Esos aplausos a las 20:00 horas que los ciudadanos daban cada día en marzo o abril quedan ahora, "lejanos" para la sanitaria. "Nos daban su apoyo y ahora nos insultan" asegura.

Entre los improperios que ha recibido mientras realizaba su trabajo se ha encontrado con algún "zorra de mierda". Ella explica que entiende que los pacientes tienen necesidades y son importantes, pero recuerda que los medios de los que disponen los sanitarios "son los que son", y eso es algo, dice, que los ciudadanos no son capaces de comprender.

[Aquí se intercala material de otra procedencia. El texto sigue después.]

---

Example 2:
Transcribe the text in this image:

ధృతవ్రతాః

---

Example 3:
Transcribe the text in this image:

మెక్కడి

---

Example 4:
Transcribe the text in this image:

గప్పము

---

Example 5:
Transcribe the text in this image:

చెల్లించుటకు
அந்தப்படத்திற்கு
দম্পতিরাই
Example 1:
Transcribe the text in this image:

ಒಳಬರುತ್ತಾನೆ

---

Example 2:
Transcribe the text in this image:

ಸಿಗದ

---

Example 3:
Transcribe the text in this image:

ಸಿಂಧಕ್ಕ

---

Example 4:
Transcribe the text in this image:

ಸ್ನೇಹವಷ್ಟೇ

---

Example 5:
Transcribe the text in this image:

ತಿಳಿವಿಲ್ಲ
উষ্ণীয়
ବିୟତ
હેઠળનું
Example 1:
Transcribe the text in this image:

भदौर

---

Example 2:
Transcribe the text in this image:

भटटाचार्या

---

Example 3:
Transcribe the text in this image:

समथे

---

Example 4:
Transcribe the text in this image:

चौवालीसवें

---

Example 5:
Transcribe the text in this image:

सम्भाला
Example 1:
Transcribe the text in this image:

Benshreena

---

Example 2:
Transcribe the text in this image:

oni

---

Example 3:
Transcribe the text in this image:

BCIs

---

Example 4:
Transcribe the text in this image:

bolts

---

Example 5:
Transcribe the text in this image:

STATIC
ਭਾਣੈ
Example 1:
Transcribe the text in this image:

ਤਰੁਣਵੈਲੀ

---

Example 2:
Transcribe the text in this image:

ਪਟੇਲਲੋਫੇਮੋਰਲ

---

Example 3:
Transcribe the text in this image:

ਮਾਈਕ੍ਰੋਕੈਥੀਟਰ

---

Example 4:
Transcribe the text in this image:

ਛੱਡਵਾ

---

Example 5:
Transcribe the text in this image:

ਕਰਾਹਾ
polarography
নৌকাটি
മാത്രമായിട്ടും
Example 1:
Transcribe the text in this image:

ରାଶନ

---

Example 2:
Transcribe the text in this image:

Los insultos y las amenazas han ido a más, hasta el punto de que hace unos días un paciente intentó agredirla. "Me intentó dar con sus muletas, nos amenazó. Nunca me había visto en esa situación de verme tan indefensa", lamenta la joven.

Además, explica que tanto ella como sus compañeras y el resto de sanitarios cumplen con la función de ayudar en todo lo que puedan a los pacientes. Por eso, ante este tipo de situaciones dice sentirse "completamente desprotegida". "Yo con esta persona me he cruzado por el barrio".

García denunció su caso, aunque no es lo habitual porque el personal de enfermería tiene normalizado estas situaciones. "No todo vale", afirma, y cuenta el caso de una compañera que por intentar impedir la entrada a una persona a una zona que no se podía, esta la tiró por las escaleras.

"Lloras de rabia e impotencia porque intentas hacer todo por ayudar a la gente y no son capaces de entenderlo", dice con tristeza.